I left T’s and went home where I did some housework and watched a few episodes of a series I like, a few hours later as I was hanging up some washing I thought to myself “ooh I haven’t thought about this for all that time, ha!” I was surprised because until this point, this stuff has been consuming me constantly. Not even seconds went by without me thinking about it all. I thought to myself that this was a good sign but wasn’t sure how it had happened. I thought it must just be the power of T.
But today I think I understand that it is actually the power of that realisation. It’s the effect of finally really “getting” something. Understanding something, being validated – heard and seen and, dare I say it… maybe even that belief that it really isn’t my fault. Like, really, it really, honestly, truly and genuinely isn’t (something I’ve heard a gazillion times before and rolled my eyes at because I thought it was just a pleasantry. You know, something you say to cheer someone up or whatever).
I then spent some time Googling (the font of all knowledge!) about “victim mentality” and “how to stop playing the victim” because I decided that I am fed up of feeling weak and powerless and childish. Yes I am hurt, yes I am angry – very at the moment, but I refuse to spend the rest of my life only half living. What a waste that would be.
Here is what I learnt so far:
- People like to feel like the victim because it basically brands them “the goody” and the other person “the baddy”. So I guess you get some sort of approval from that – in my case, approval is clearly something I want so it’s better than nothing right?
- If you are a victim, its safe. You don’t need to risk anything or do anything – you can just sit around in your familiar “victim” status.

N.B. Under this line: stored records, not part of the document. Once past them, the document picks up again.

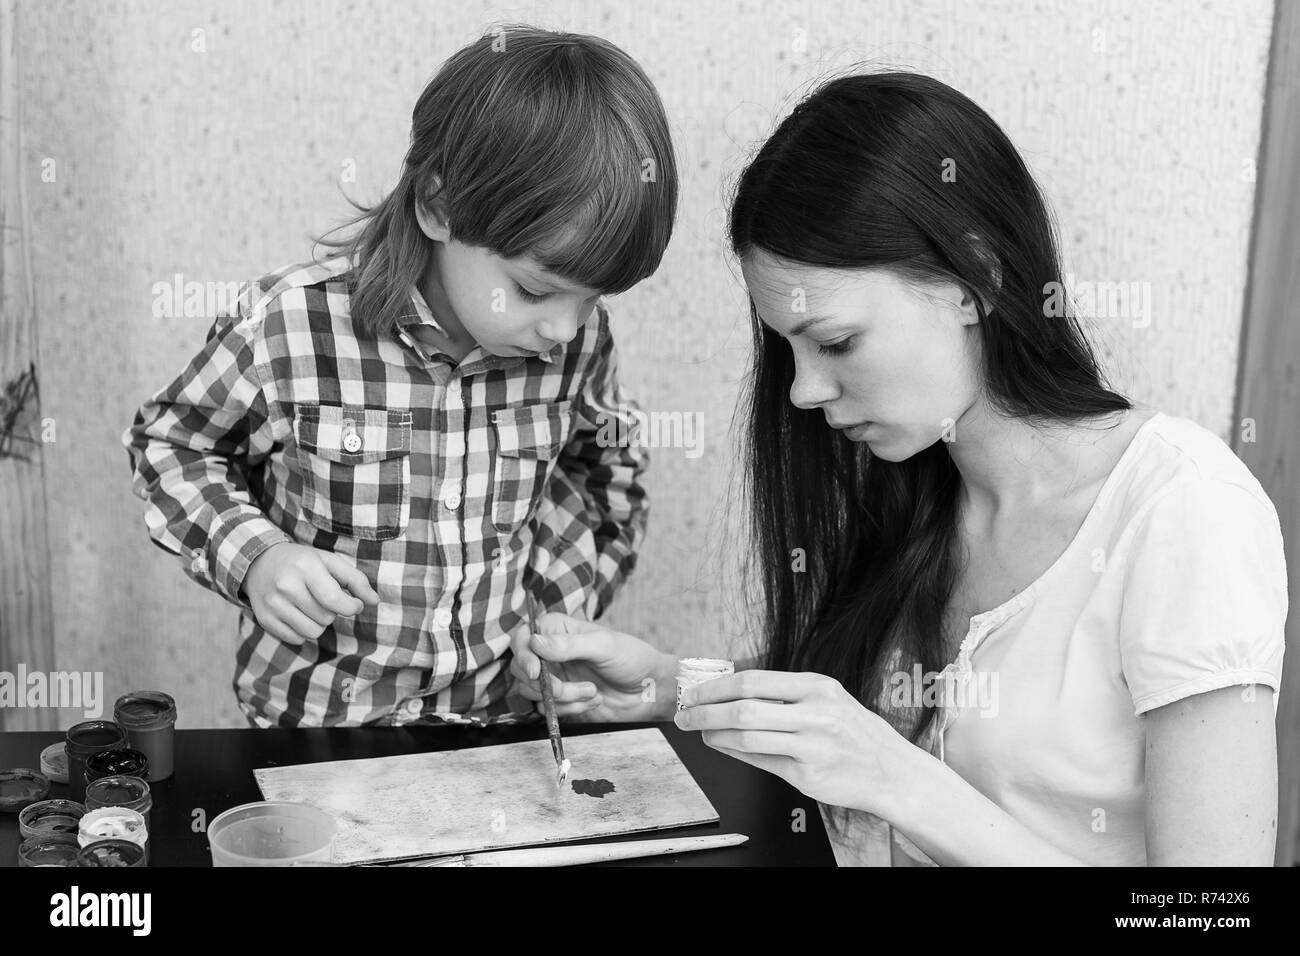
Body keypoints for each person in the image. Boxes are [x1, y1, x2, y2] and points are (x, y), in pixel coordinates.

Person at [530, 72, 1286, 866]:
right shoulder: (920, 479)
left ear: (975, 281)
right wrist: (673, 687)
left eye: (838, 342)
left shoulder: (1187, 513)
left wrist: (901, 782)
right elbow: (872, 702)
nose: (804, 390)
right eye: (786, 347)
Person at [122, 26, 677, 728]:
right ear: (439, 206)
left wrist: (557, 616)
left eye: (592, 299)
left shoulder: (575, 341)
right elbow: (170, 447)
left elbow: (605, 479)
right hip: (314, 737)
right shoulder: (290, 324)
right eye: (536, 292)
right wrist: (256, 558)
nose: (566, 329)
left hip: (495, 732)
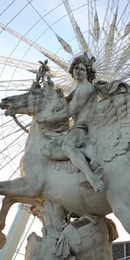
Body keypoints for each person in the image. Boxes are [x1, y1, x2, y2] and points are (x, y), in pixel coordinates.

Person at [36, 53, 105, 193]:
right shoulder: (77, 88)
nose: (78, 71)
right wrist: (48, 86)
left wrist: (46, 119)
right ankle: (83, 154)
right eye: (76, 68)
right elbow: (63, 103)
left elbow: (69, 112)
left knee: (67, 147)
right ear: (72, 70)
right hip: (77, 126)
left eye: (82, 69)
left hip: (84, 126)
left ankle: (92, 178)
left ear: (87, 72)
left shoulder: (86, 88)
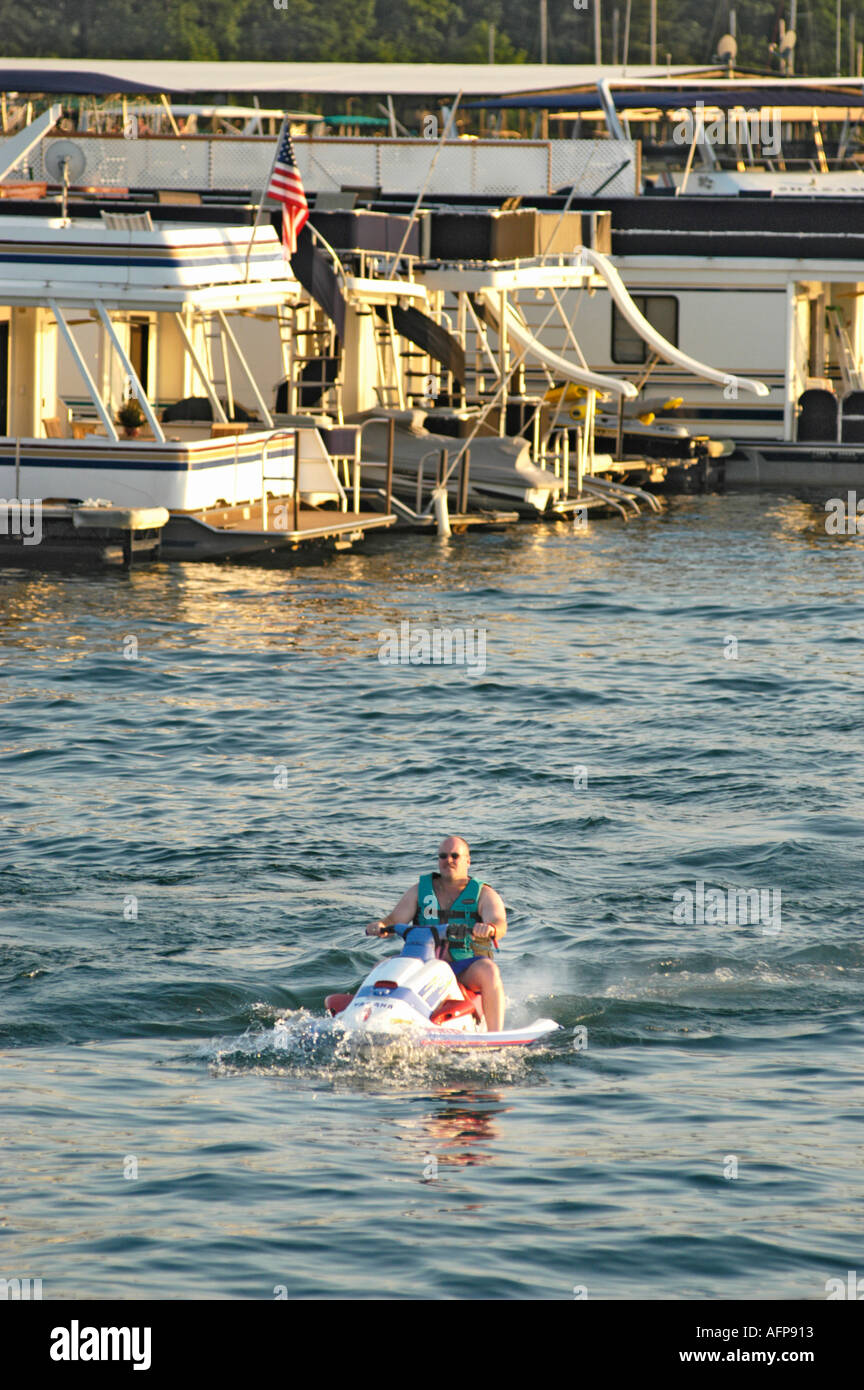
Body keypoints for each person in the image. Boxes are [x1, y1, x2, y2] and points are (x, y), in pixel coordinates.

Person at [365, 835, 507, 1031]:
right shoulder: (419, 891)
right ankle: (365, 1021)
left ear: (468, 860)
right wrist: (380, 925)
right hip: (422, 962)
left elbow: (499, 922)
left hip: (464, 966)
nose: (448, 860)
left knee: (489, 971)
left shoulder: (484, 894)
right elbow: (393, 920)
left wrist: (490, 928)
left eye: (455, 856)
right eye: (443, 856)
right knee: (381, 966)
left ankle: (495, 1034)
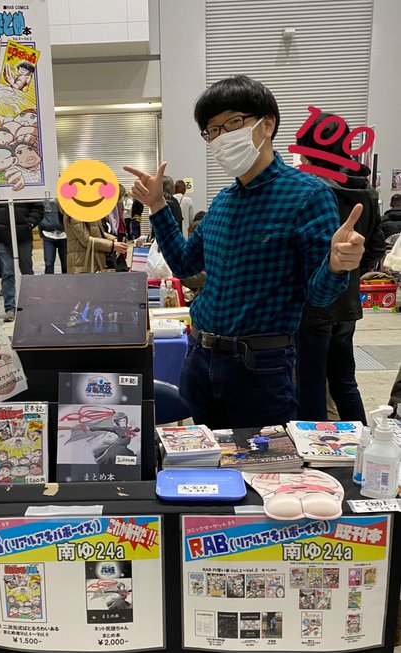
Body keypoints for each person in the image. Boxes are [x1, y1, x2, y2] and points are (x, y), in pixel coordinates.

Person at [125, 75, 365, 429]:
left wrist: (336, 265)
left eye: (233, 123)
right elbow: (185, 263)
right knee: (202, 457)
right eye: (212, 130)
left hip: (260, 366)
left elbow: (318, 296)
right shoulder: (223, 201)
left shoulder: (307, 195)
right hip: (199, 357)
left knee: (261, 459)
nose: (222, 137)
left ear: (267, 124)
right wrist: (158, 206)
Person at [295, 112, 386, 423]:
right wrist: (351, 271)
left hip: (312, 304)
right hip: (347, 303)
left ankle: (314, 448)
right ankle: (362, 441)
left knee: (310, 386)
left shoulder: (309, 190)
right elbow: (376, 246)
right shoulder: (367, 190)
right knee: (344, 382)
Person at [0, 202, 44, 321]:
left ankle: (30, 304)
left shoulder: (25, 190)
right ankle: (10, 308)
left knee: (27, 273)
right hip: (3, 237)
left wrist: (30, 223)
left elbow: (38, 207)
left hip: (23, 236)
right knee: (7, 273)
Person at [62, 209, 127, 274]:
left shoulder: (87, 210)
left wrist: (113, 239)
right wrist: (112, 245)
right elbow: (86, 240)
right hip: (81, 263)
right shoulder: (74, 214)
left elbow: (98, 232)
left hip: (91, 260)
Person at [38, 199, 67, 274]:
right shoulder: (43, 200)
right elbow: (39, 216)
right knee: (49, 263)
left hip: (64, 235)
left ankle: (67, 281)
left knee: (66, 264)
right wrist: (41, 233)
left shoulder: (65, 199)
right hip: (47, 235)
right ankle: (48, 281)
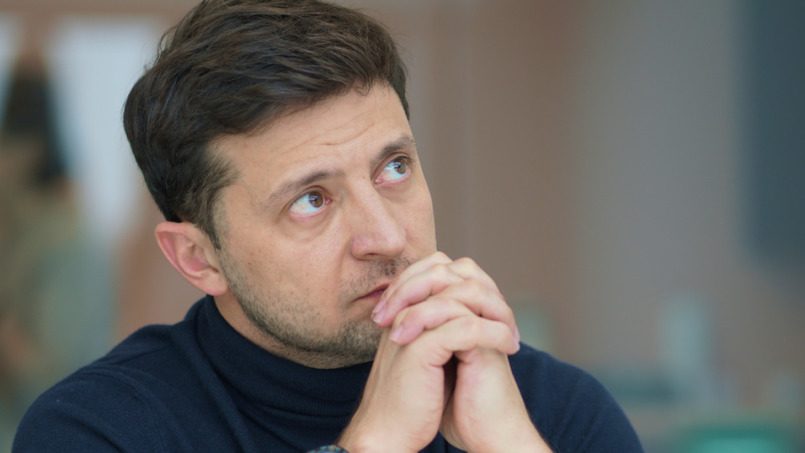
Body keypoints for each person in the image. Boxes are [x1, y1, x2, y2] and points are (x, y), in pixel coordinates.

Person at [14, 1, 643, 451]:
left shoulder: (553, 412)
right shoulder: (99, 430)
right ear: (199, 258)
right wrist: (373, 446)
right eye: (311, 200)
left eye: (394, 168)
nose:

- You don’t have to take responsibility because life is happening TO you;
- “Many people think they are entitled to good treatment. The truth is that they are neither entitled nor not entitled to it. The significant issues are what is going on and how do they feel about it. This woman would have been better off actively facing the facts of the situation and acknowledging her emotional reactions rather than personally judging it and feeling victimized by it”; and
- “Maintaining a child victim role leads to chronic passivity. Victimized feelings are very often appropriate to the child’s situation. Children are without power, are helpless and are at the mercy of their parents. Later as an adult, things happen that are sometimes beyond your control and understanding. However, the adult who is still playing the child victim role responds like the deer that sees a mountain lion approaching and instead of fleeing the danger becomes paralyzed. This person just keeps noticing over and over that the situation is unreasonable, unfair or threatening but doesn’t make the appropriate adaptive responses. In the case of the woman mentioned above, the tip off to the fact that she really preferred the child victim role was that she never made any substantial attempt to change her circumstances. Like so many of us, she would rather feel justified in complaining endlessly about her unfortunate circumstances while passively registering her dissatisfaction than actively changing her situation”.
So, I have made the decision to go to this party tomorrow where my dad, stepmum and brothers will be. I will go there and be strong and adult. I will not get caught up in any conversations about unfairness or rejection or disappointment because I will not waste my pearls (T’s phrase). I am going to the party because I WANT to go to it, rightly or wrongly. I know I will only feel more upset if I don’t go and so why bring that upon myself on purpose?
The plan currently is this: Change my thinking from victim, to survivor. Change my mentality from defenseless child, to in charge adult. Try and accept that my father is unable to give me what I would like and try to just accept what he can offer and if I decide at some stage that isn’t enough – well then perhaps I will have to make the tough decision to stop being the one to keep the contact.. we will see.